Can we implement this with "Reverse thinking".
for example:
use x86_amx tile and exclude non-amx-instrinsics instruction (cast, copy, ..).
In this way we may no need to care about here when we add new AMXs.

184

a1: Here only fetch the first use.
a2: line 191 if its user "V->use_empty()" will fail ?
a3: how about a1 second use can get shape but 1st not.

LuoYuanke added inline comments.Mar 30 2022, 8:34 PM
llvm/lib/Target/X86/X86LowerAMXType.cpp
81

Most of intrinsic return x86_amx, an exception is tilestored64_internal which return void. Maybe add llvm.x86.amx prefix name for each AMX intrinsic, so that we can distinguish amx intrinsics by its name?

184

We don't traverse all node, that is more complex. Here we just traverse the first user. If we can find shape, then return the shape, otherwise just return nullptr and abandon the optimization.
Mostly an value should have an user, so it mostly can get shape. But if it is not, we just abandon the optimization. I think we can enhance it when there is user case that need to be optimized. How about add TODO for it?
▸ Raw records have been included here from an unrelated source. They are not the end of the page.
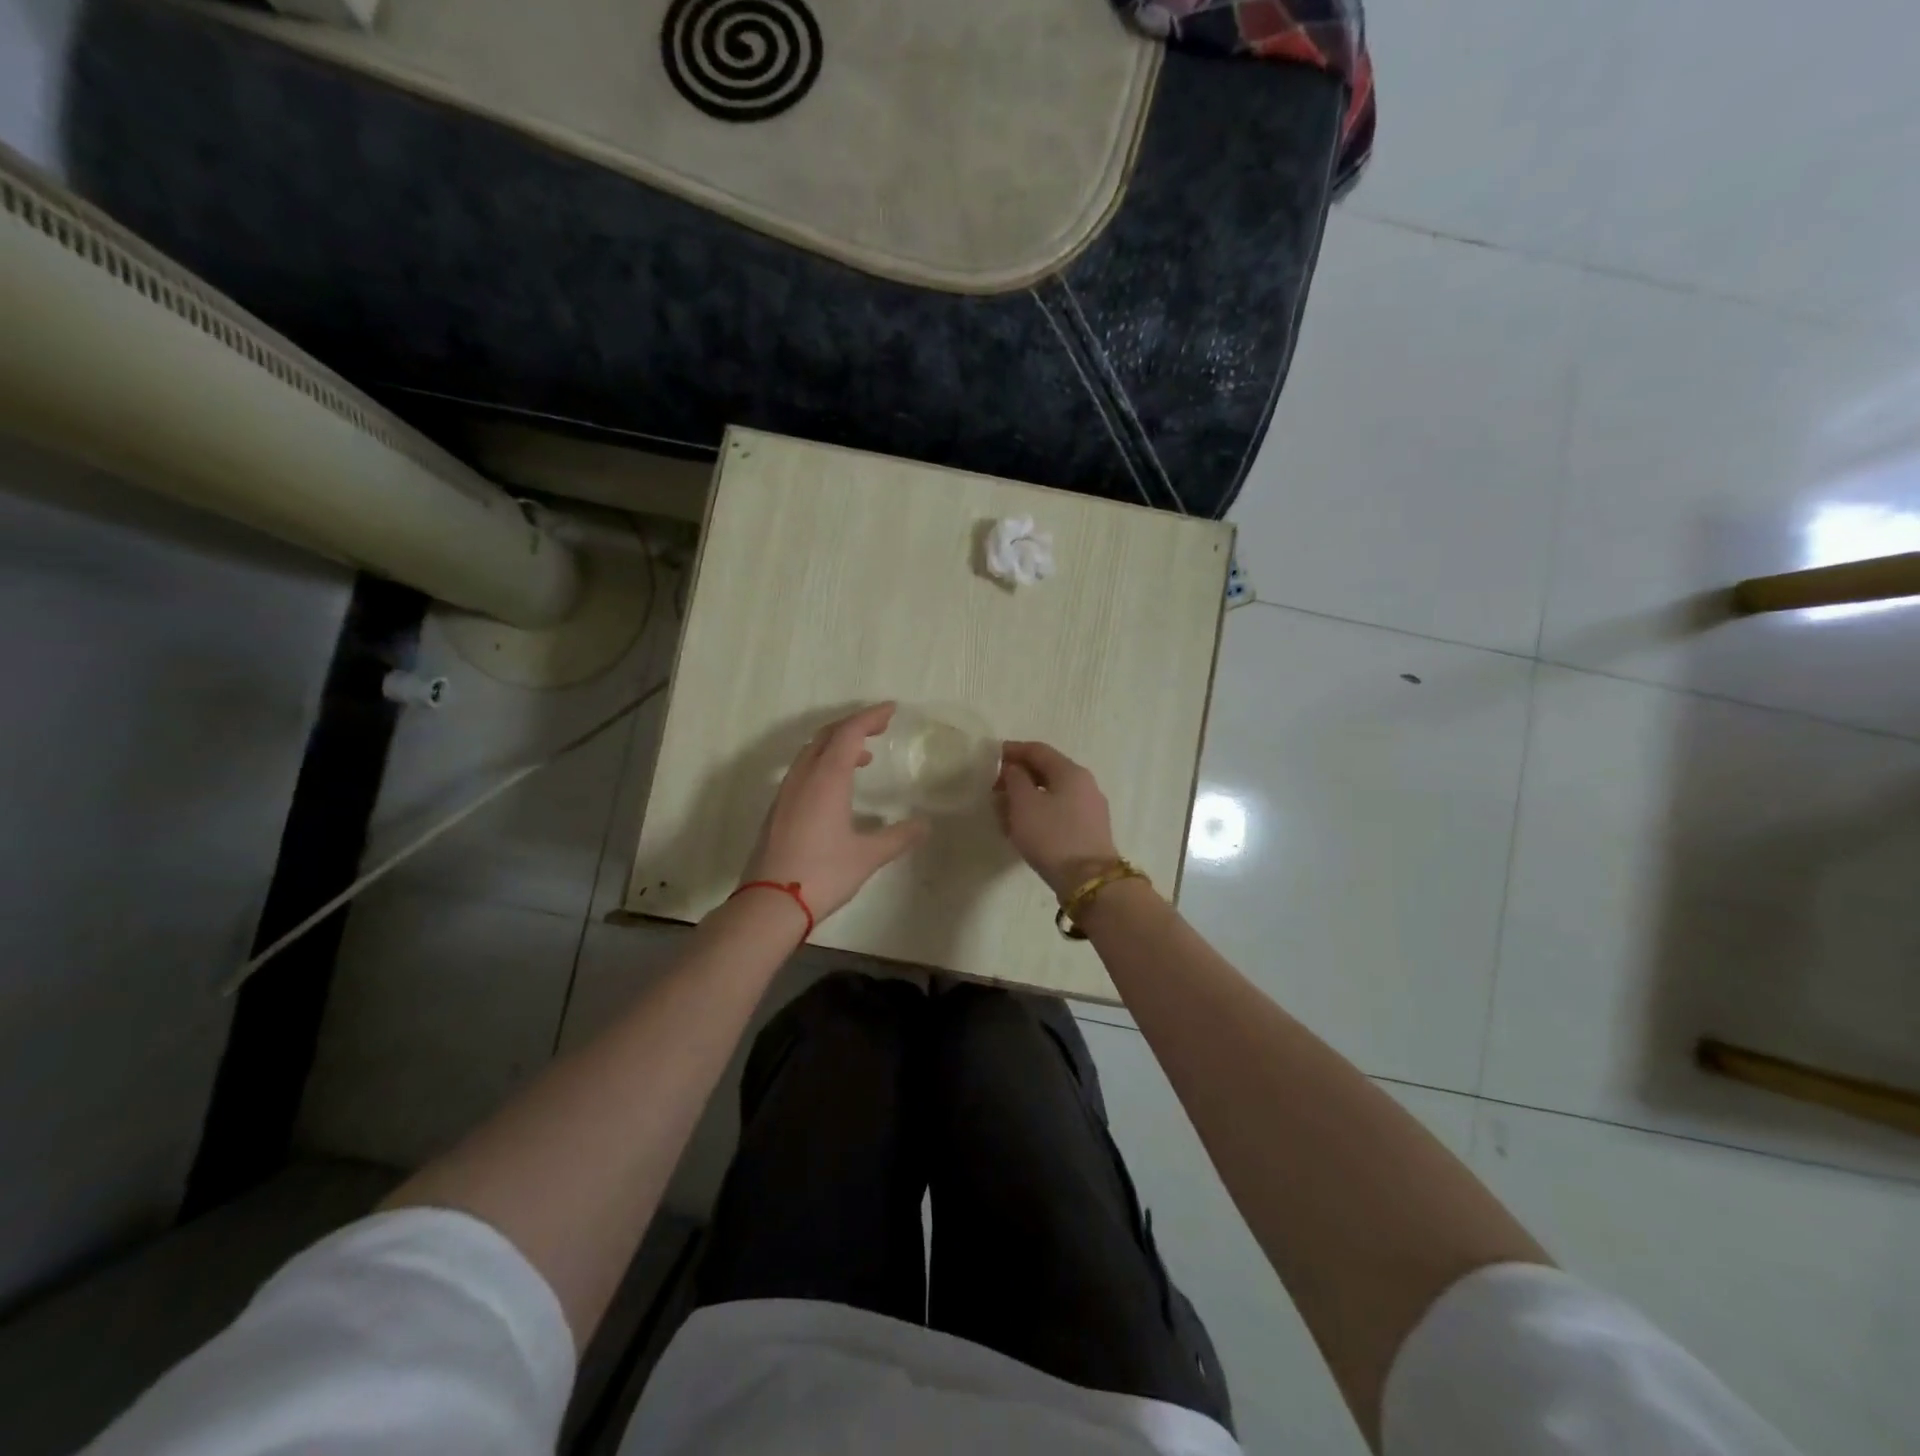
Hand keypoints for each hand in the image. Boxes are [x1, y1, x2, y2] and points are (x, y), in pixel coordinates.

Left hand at [742, 703, 929, 922]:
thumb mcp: (868, 856)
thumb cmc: (823, 874)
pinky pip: (802, 772)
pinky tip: (835, 789)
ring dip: (836, 746)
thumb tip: (924, 825)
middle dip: (853, 726)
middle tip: (879, 728)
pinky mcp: (776, 811)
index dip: (870, 717)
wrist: (770, 903)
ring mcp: (785, 793)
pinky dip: (823, 765)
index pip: (849, 733)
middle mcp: (803, 778)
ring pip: (810, 753)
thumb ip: (898, 837)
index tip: (891, 709)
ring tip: (862, 758)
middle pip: (826, 736)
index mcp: (826, 779)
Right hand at [995, 741, 1119, 898]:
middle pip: (1047, 771)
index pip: (1038, 750)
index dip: (1013, 750)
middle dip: (1018, 777)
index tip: (992, 757)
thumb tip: (1014, 769)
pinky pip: (1059, 812)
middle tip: (995, 789)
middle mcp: (1084, 784)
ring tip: (1004, 812)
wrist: (1089, 881)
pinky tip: (1024, 829)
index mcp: (1070, 771)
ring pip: (1052, 794)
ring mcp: (1090, 808)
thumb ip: (1014, 779)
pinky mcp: (1089, 831)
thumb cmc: (1052, 836)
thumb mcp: (1024, 803)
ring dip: (1027, 798)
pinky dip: (1039, 814)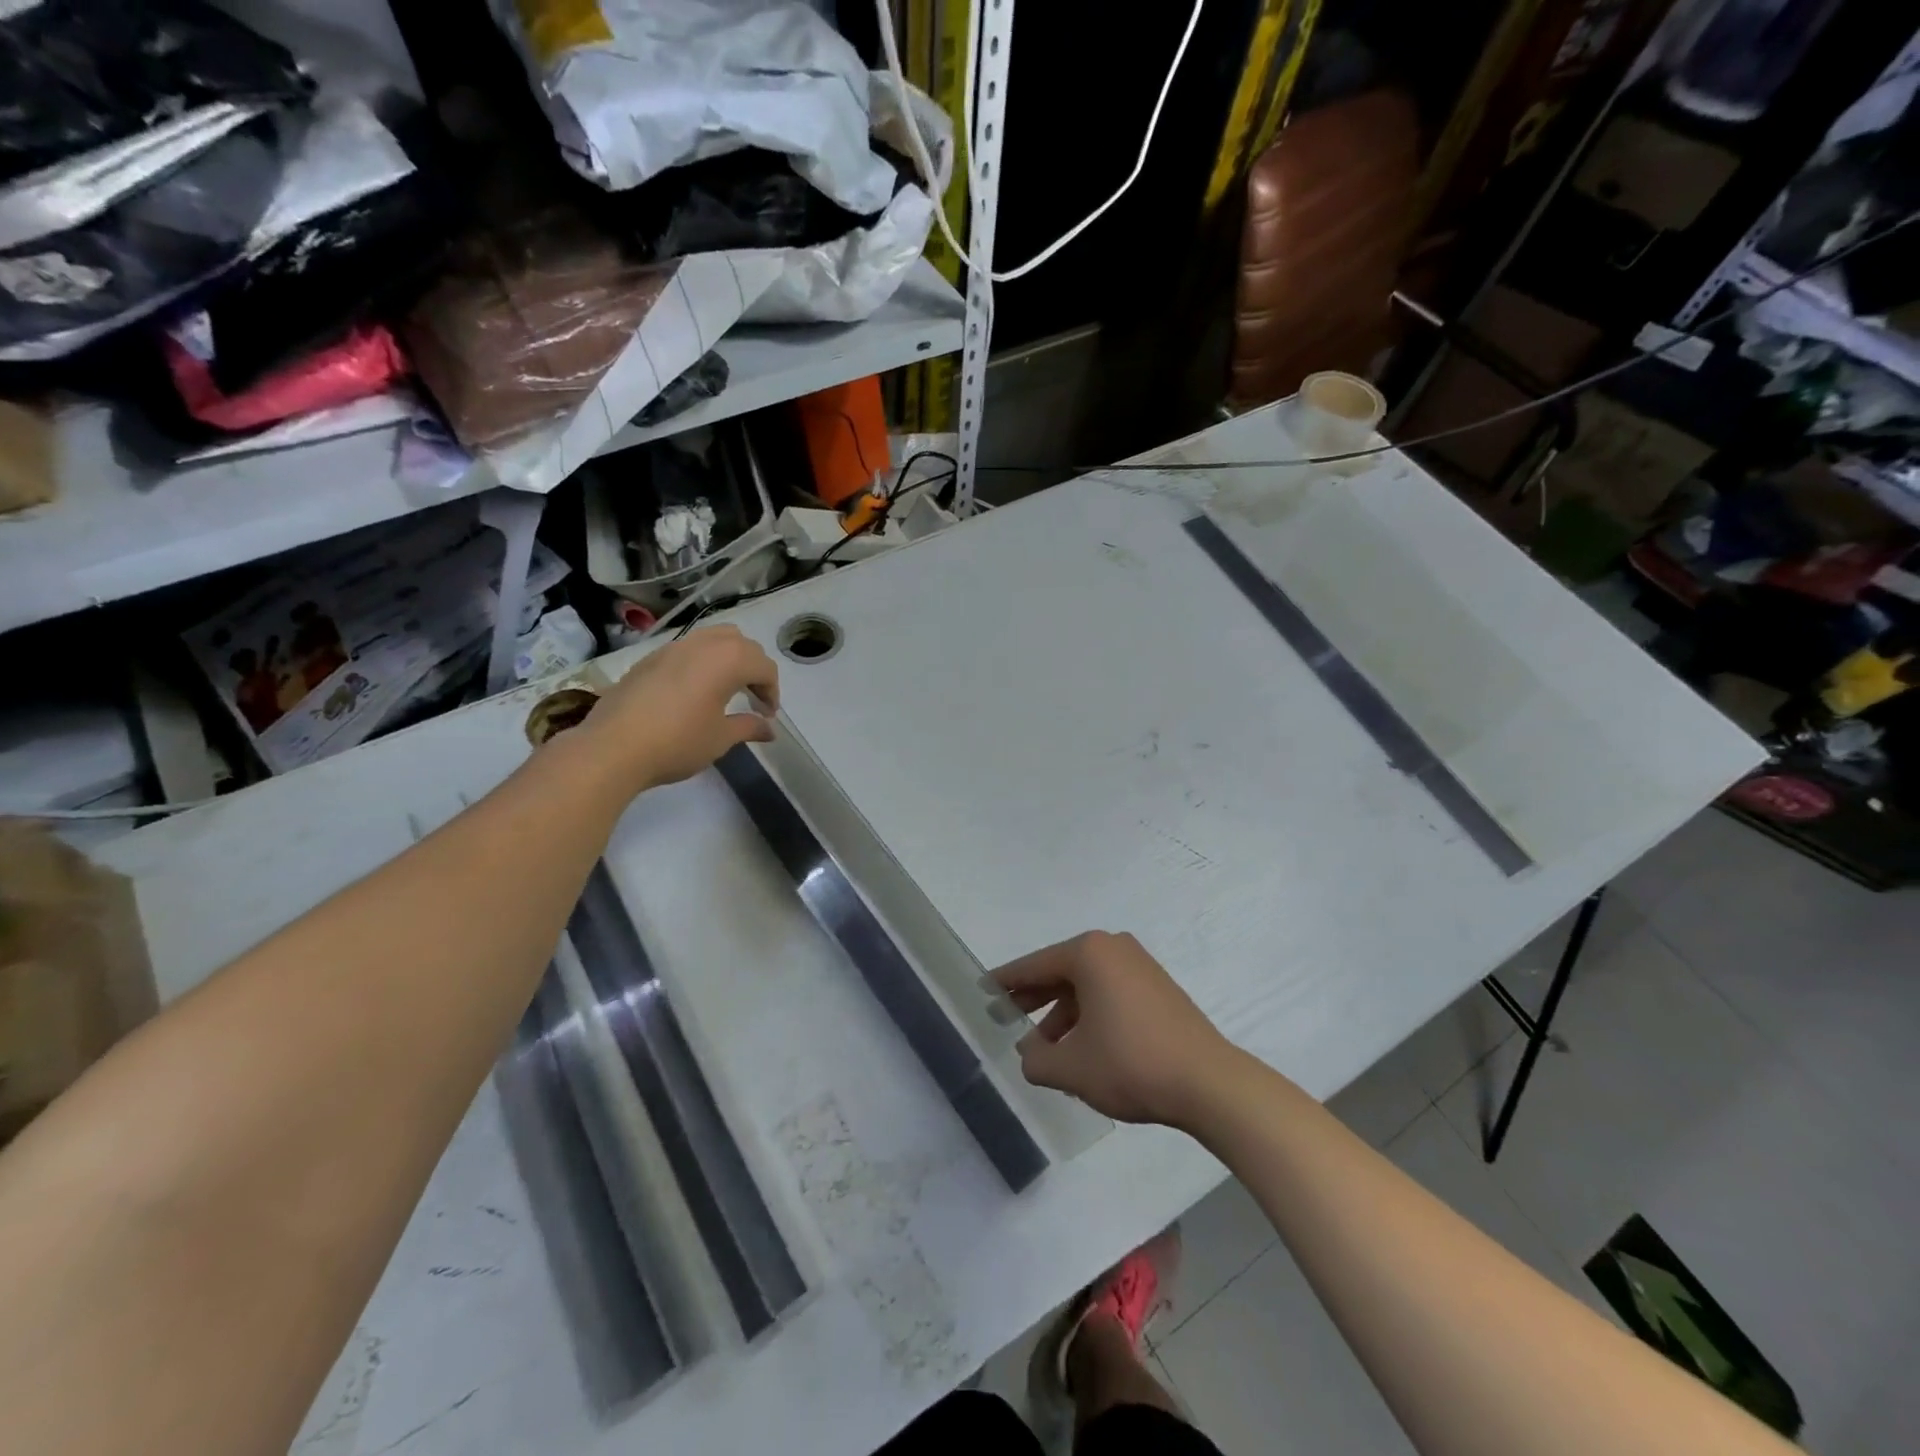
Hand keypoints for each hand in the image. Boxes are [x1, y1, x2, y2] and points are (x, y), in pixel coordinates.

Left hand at [578, 626, 779, 791]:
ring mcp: (673, 648)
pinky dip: (702, 662)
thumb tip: (769, 729)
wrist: (613, 747)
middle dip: (754, 669)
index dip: (772, 691)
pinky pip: (687, 650)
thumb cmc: (677, 742)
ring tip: (726, 689)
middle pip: (741, 644)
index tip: (768, 715)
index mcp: (727, 660)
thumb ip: (748, 727)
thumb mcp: (720, 738)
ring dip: (728, 659)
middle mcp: (702, 644)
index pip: (763, 667)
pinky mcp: (650, 658)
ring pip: (713, 639)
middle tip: (753, 699)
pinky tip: (694, 691)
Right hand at [991, 931, 1243, 1129]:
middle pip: (1061, 971)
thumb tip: (1030, 1054)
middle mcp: (1114, 948)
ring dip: (1062, 1013)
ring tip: (1044, 1047)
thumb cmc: (1130, 1063)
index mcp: (1089, 953)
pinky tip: (1081, 1046)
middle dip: (1034, 996)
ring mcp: (1140, 966)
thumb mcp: (1071, 1067)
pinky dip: (1090, 1014)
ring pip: (1087, 985)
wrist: (1208, 1083)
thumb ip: (1036, 1059)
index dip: (1006, 981)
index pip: (1035, 965)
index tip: (983, 990)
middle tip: (1007, 1015)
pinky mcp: (1158, 988)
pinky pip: (1110, 993)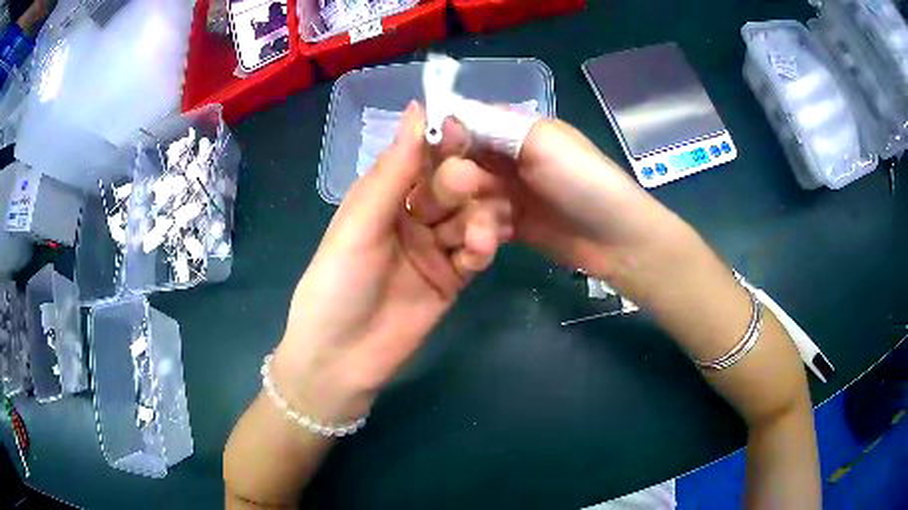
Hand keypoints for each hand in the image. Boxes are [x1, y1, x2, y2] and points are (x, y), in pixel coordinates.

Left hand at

llvm/lib/Target/X86/X86LowerAMXType.cpp
81

re-add prefix is ok but is big job.
tilestored64_internal also use x86_amx operand.
Because mainly amx intrinsics use/def x86_amx data.
We can both check return's and operands' type, then exclude a few non-amx-instrinsics instructions.

184

I think no problem.

LuoYuanke updated this revision to Diff 419369.Mar 31 2022, 2:04 AM

Address Xiang's comments. Thanks, Xiang.

LuoYuanke added inline comments.Mar 31 2022, 2:05 AM
llvm/lib/Target/X86/X86LowerAMXType.cpp
81

Good idea. Updated the patch.

LuoYuanke updated this revision to Diff 419372.Mar 31 2022, 2:17 AM

Add TODO in getShape().

This revision is now accepted and ready to land.Mar 31 2022, 3:01 AM
This revision was landed with ongoing or failed builds.Mar 31 2022, 4:11 AM
This revision was automatically updated to reflect the committed changes.